Saturday, September 18, 2010

Winning Cortez on Jupiter


[As always, winners of book give-aways on La Bloga are invited to submit guest posts, including reviews of the book they won. Below is a submission from one of the winners of an Ernest Hogan book. – La Bloga]

Over the years, I have become a fan of Ernesto's work and was disappointed to find out how hard it is to get copies of his "Ben Bova Presents" books. Through Facebook, I learned about Ernesto's interview on La Bloga.


The interview itself was fascinating and I really enjoyed learning how he brought his Chicano roots into his science fiction. Finding out that there was an opportunity to win one of Ernesto's books was a bonus. I entered the contest and was thrilled to learn that I'd won a copy of Cortez on Jupiter.

My great-grandparents were farmers in New Mexico. My grandparents and parents grew up there. Even though I grew up in San Bernardino, California, I always thought of New Mexico as my home turf.

Although I've long enjoyed science fiction, I always had a difficult time finding contemporary "literary" fiction I really enjoyed. About ten years ago, I shared executive director duties of the Border Book Festival in Las Cruces with Denise Chávez. Denise introduced me to such writers as Sandra Cisneros, Rudolfo Anaya, and Luis J. Rodriguez. These were contemporary writers I could relate to. I may not be Latino, but these writers spoke my language culturally.

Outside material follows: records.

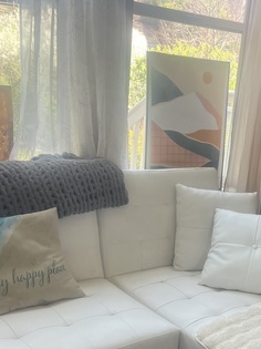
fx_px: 553
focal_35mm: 55
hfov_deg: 25.6
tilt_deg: -19.7
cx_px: 241
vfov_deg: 33.8
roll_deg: -8.0
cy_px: 284
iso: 80
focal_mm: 5.1
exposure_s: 1/122
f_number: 1.6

What excited me about winning Cortez on Jupiter was the prospect that it blended the science fiction that I love with the culture that I live. What I most enjoy about science fiction is that it's intrinsically a hopeful literature, even when it paints portraits of a dark future. Science fiction usually imagines that humans will somehow manage to survive into the future. Sometimes science fiction is cautionary, imagining pitfalls to avoid. Sometimes it imagines a bright future. However, the key is that humans survive and learn something in the process.


I saw Ernesto most recently at Coppercon, a science fiction convention which was held over Labor Day weekend in Mesa, Ariz. He gave me the copy of Cortez on Jupiter that I won and signed it for me on the spot. Since then, I've had a chance to read the novel and it did not disappoint. Ernesto tells the story of Pablo Cortez, a guerrilla artist from Southern California who, through a variety of circumstances, ends up on a mission to Jupiter to attempt contact with lifeforms found there. The future Ernesto depicts is neither especially bright nor dark, but it is essentially hopeful.

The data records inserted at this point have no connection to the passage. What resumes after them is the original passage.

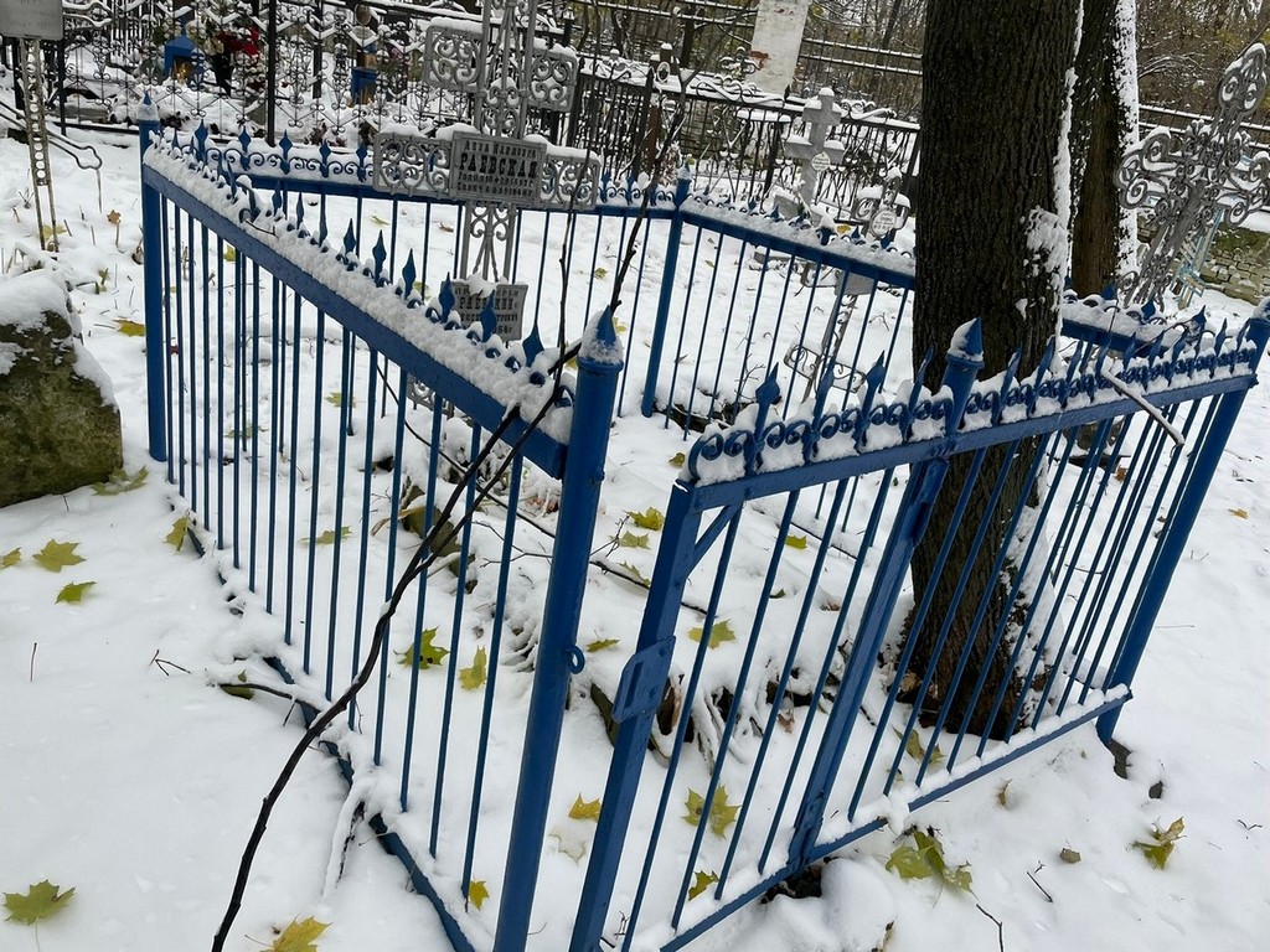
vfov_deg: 53.1
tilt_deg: -19.8
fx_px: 954
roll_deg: -5.7
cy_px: 476
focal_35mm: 26
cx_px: 635
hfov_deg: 67.3
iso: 50
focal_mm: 4.2
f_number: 1.6
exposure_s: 1/121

However, what really makes Cortez on Jupiter a standout for me is less what it says about the future, but more what it says about the nature of art. Pablo's guerilla art reminded me of a mind-bending mural that has decorated a garage just around the corner from my house for nearly fifteen years.

The thing is, all of us who are artists face real challenges getting our work out in front of people. Whether we're writers, painters or musicians, there are people in the "establishment" who won't present our work because they don't think it's marketable. However, that's not the point of art. We make art because we have to, because we're compelled to. I write because I have no choice. I would write whether someone published me or not. In fact, I started my own magazine because I wasn't entirely satisfied with stories other magazines were publishing.


Ernesto captures the kind of artistic mentality I'm talking about, in Pablo Cortez. As Cortez himself says, "Well, I don't sit around in meetings talking about [art]. I just get an idea, decide where to do it, how to do it—then go out and do it!"


I have a wide range of favorite science fiction characters ranging from Robert A. Heinlein's Lazarus Long to A. Bertram Chandler's John Grimes. I'm glad a vato like Pablo Cortez has joined their company.


I've known Ernest Hogan for a number of years. We first met at a science fiction convention called TusCon in Tucson, Arizona and I've enjoyed visiting with him whenever we've had a chance to see each other. Since I live in Las Cruces, NM and he lives in Phoenix, Ariz. we don't get to speak in person very often. Lately though, blogs and Facebook have allowed us to visit more often across the miles.


In fact, because of our conversations, he's sold two stories to me. One is called "Plan 9 in Outer Space" that he wrote with his wife Emily. That story will come out Oct. 1 in an anthology I edited for Flying Pen Press called Full-Throttle Space Tales 4: Space Horrors. The anthology may be ordered here.


The other story I bought, "The Great Mars-A-Go-Go Mexican Standoff", will appear in Tales of the Talisman, vol. 6, issue 3 available this winter. Once released, it can be ordered here.


Thank you, La Bloga, for giving me the opportunity to write a little about winning the book and sharing my thoughts.